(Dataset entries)
Start of Block

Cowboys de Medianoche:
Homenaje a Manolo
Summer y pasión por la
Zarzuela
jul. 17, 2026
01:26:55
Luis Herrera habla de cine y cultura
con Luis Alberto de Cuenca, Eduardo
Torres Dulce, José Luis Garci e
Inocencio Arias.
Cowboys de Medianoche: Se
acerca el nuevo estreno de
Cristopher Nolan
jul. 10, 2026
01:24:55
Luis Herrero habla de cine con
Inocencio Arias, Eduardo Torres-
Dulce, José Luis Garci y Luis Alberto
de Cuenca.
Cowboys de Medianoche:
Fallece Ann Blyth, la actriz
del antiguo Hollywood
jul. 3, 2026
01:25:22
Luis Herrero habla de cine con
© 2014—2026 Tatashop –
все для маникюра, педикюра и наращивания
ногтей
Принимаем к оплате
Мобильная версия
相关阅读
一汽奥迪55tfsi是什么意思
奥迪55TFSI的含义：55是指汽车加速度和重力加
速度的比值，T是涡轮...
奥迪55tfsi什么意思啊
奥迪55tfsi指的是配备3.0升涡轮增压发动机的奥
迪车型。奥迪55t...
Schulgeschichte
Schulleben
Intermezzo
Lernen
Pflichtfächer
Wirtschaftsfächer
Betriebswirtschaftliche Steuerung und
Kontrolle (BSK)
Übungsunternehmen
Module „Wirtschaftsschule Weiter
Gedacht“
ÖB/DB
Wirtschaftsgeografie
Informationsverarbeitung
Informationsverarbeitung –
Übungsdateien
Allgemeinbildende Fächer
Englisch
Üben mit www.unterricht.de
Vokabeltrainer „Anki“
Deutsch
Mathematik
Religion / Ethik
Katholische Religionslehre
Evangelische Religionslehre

End of Block

### INSTRUCTIONS TO FOLLOW
Retype all the rows above word for word, keeping each line break in place.

### TASK ANSWER
Cowboys de Medianoche:
Homenaje a Manolo
Summer y pasión por la
Zarzuela
jul. 17, 2026
01:26:55
Luis Herrera habla de cine y cultura
con Luis Alberto de Cuenca, Eduardo
Torres Dulce, José Luis Garci e
Inocencio Arias.
Cowboys de Medianoche: Se
acerca el nuevo estreno de
Cristopher Nolan
jul. 10, 2026
01:24:55
Luis Herrero habla de cine con
Inocencio Arias, Eduardo Torres-
Dulce, José Luis Garci y Luis Alberto
de Cuenca.
Cowboys de Medianoche:
Fallece Ann Blyth, la actriz
del antiguo Hollywood
jul. 3, 2026
01:25:22
Luis Herrero habla de cine con
© 2014—2026 Tatashop –
все для маникюра, педикюра и наращивания
ногтей
Принимаем к оплате
Мобильная версия
相关阅读
一汽奥迪55tfsi是什么意思
奥迪55TFSI的含义：55是指汽车加速度和重力加
速度的比值，T是涡轮...
奥迪55tfsi什么意思啊
奥迪55tfsi指的是配备3.0升涡轮增压发动机的奥
迪车型。奥迪55t...
Schulgeschichte
Schulleben
Intermezzo
Lernen
Pflichtfächer
Wirtschaftsfächer
Betriebswirtschaftliche Steuerung und
Kontrolle (BSK)
Übungsunternehmen
Module „Wirtschaftsschule Weiter
Gedacht“
ÖB/DB
Wirtschaftsgeografie
Informationsverarbeitung
Informationsverarbeitung –
Übungsdateien
Allgemeinbildende Fächer
Englisch
Üben mit www.unterricht.de
Vokabeltrainer „Anki“
Deutsch
Mathematik
Religion / Ethik
Katholische Religionslehre
Evangelische Religionslehre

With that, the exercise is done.